Action item:
Which of the lines below include the word "down"? Pull each one out.

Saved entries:

· · · ·

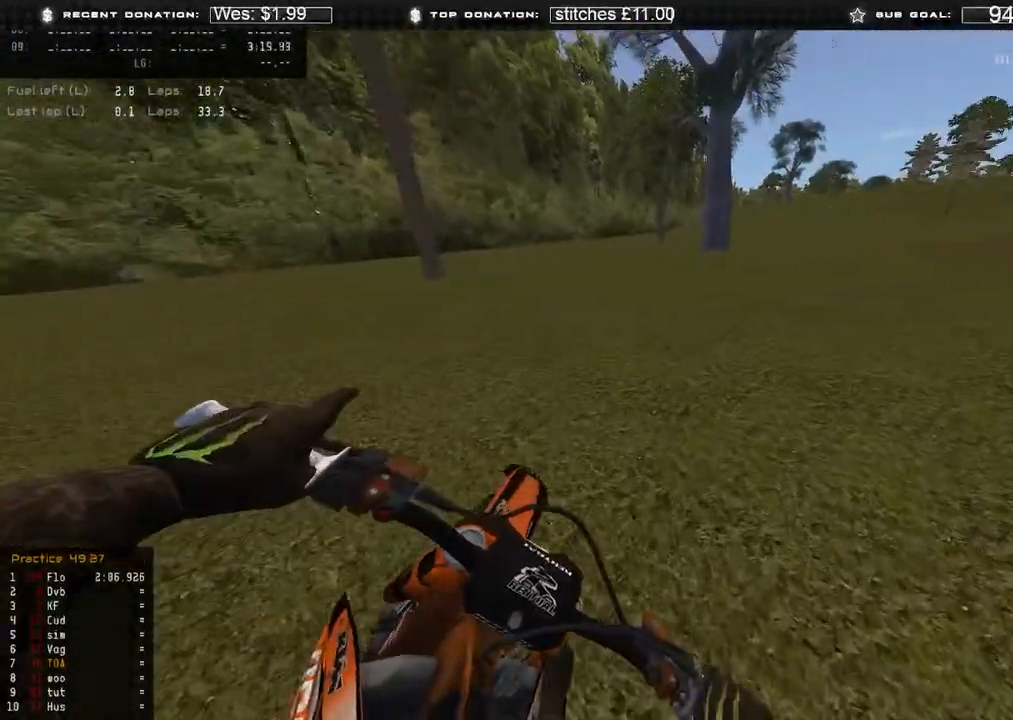
{"buttons": ["R2"], "left_stick": "down-right", "right_stick": "left", "events": []}
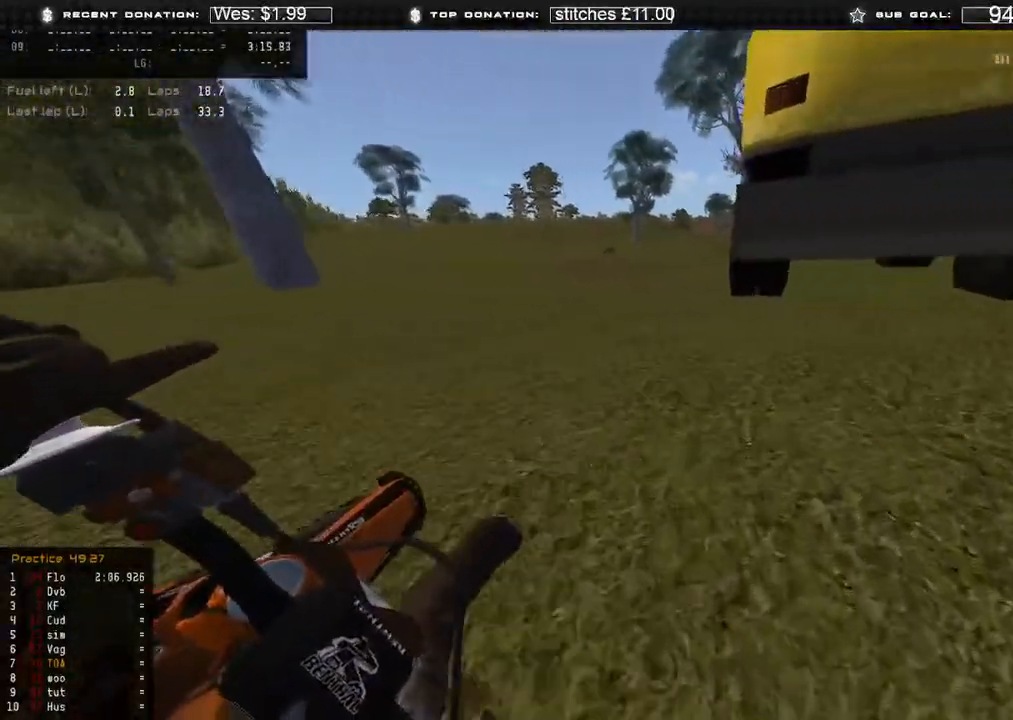
{"buttons": ["R2"], "left_stick": "down-right", "right_stick": "up", "events": [[500, "right_stick", "up"]]}
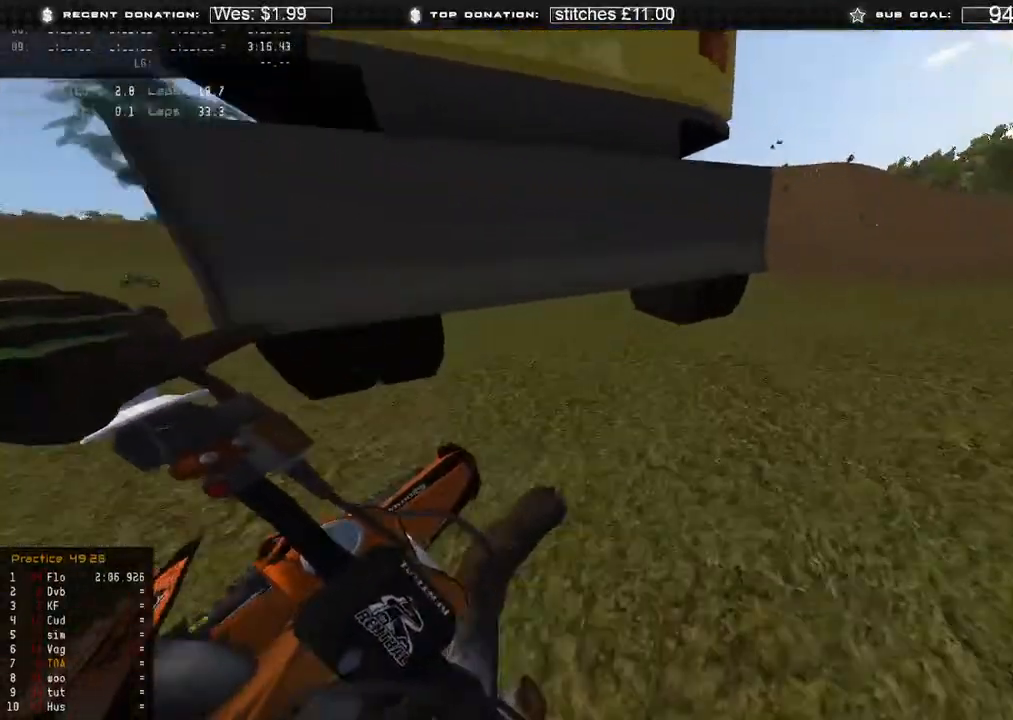
{"buttons": ["R2"], "left_stick": "center", "right_stick": "up", "events": [[67, "left_stick", "center"]]}
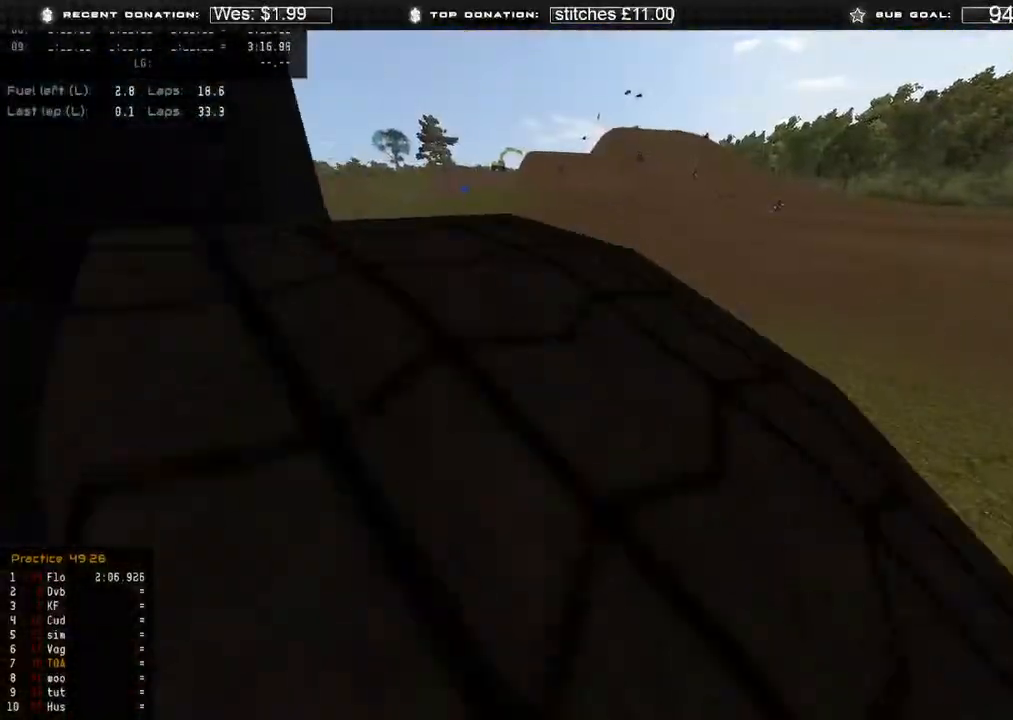
{"buttons": ["R2"], "left_stick": "center", "right_stick": "center", "events": [[350, "right_stick", "up-right"], [483, "right_stick", "center"]]}
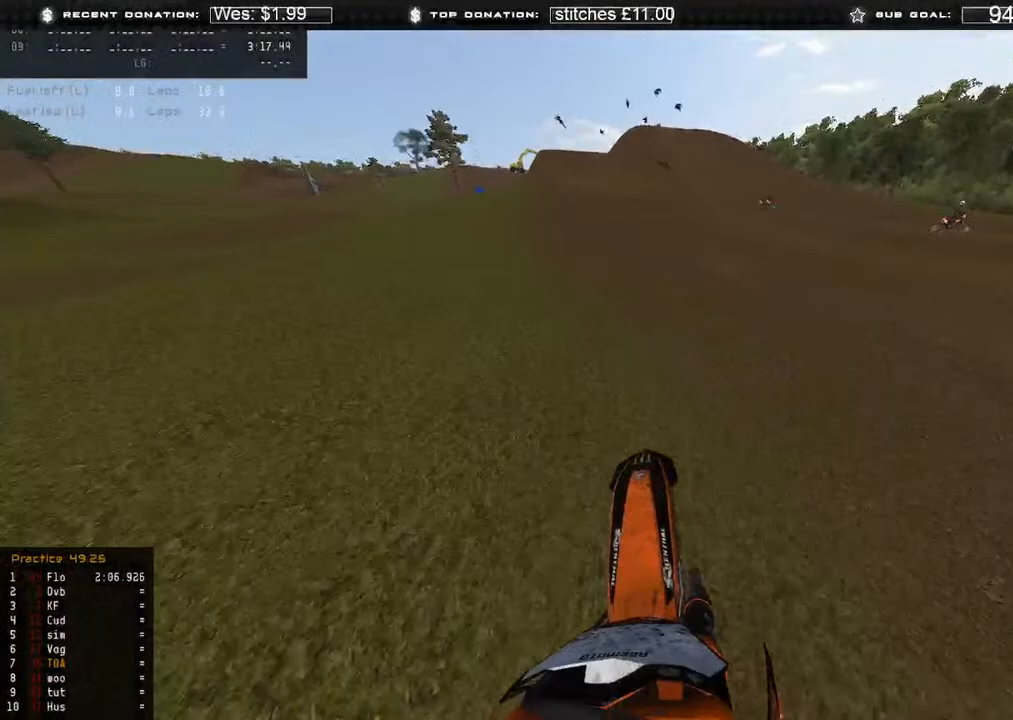
{"buttons": ["R2", "L3"], "left_stick": "up", "right_stick": "center", "events": [[150, "right_stick", "up-right"], [250, "right_stick", "center"], [283, "left_stick", "up"], [350, "R3", "down"], [450, "L3", "down"], [450, "R3", "up"]]}
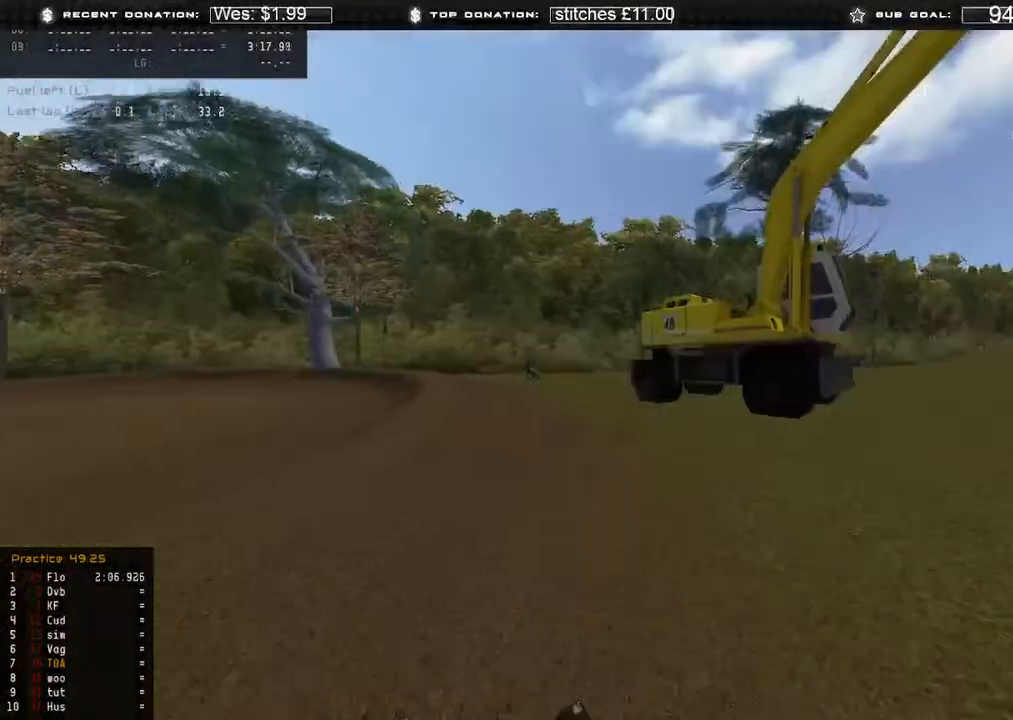
{"buttons": ["R2"], "left_stick": "center", "right_stick": "up", "events": [[133, "L3", "up"], [250, "left_stick", "center"], [467, "right_stick", "up"]]}
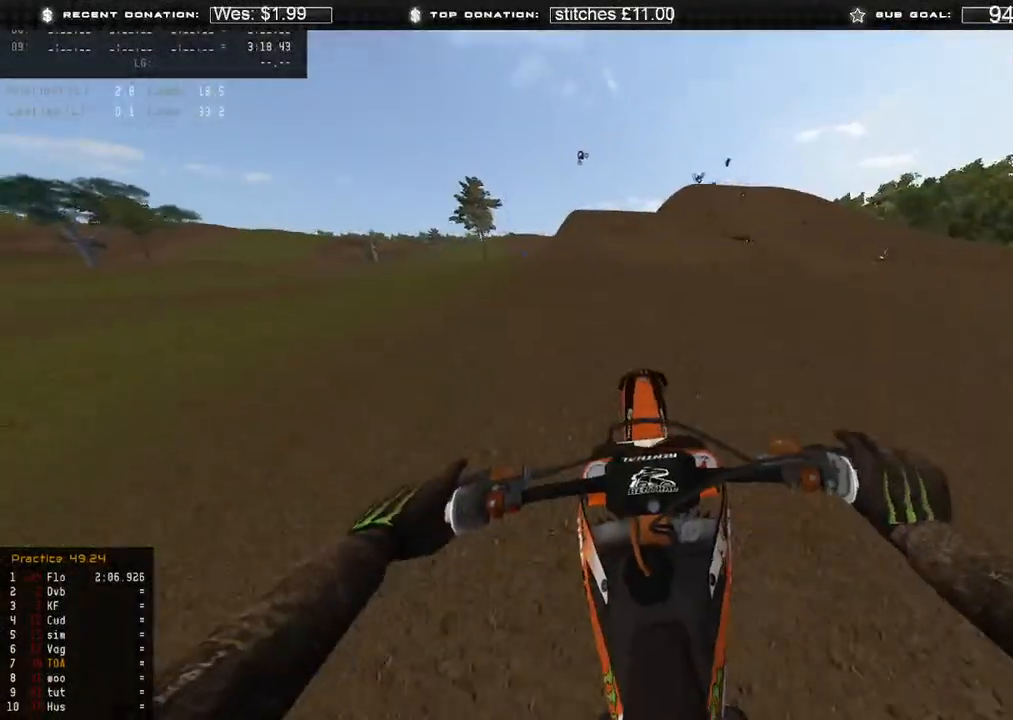
{"buttons": ["B", "R2"], "left_stick": "center", "right_stick": "up", "events": [[467, "B", "down"]]}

· · · ·

Solution to the exercise:
{"buttons": ["R2"], "left_stick": "down-right", "right_stick": "left", "events": []}
{"buttons": ["R2"], "left_stick": "down-right", "right_stick": "up", "events": [[500, "right_stick", "up"]]}
{"buttons": ["R2", "L3"], "left_stick": "up", "right_stick": "center", "events": [[150, "right_stick", "up-right"], [250, "right_stick", "center"], [283, "left_stick", "up"], [350, "R3", "down"], [450, "L3", "down"], [450, "R3", "up"]]}
{"buttons": ["B", "R2"], "left_stick": "center", "right_stick": "up", "events": [[467, "B", "down"]]}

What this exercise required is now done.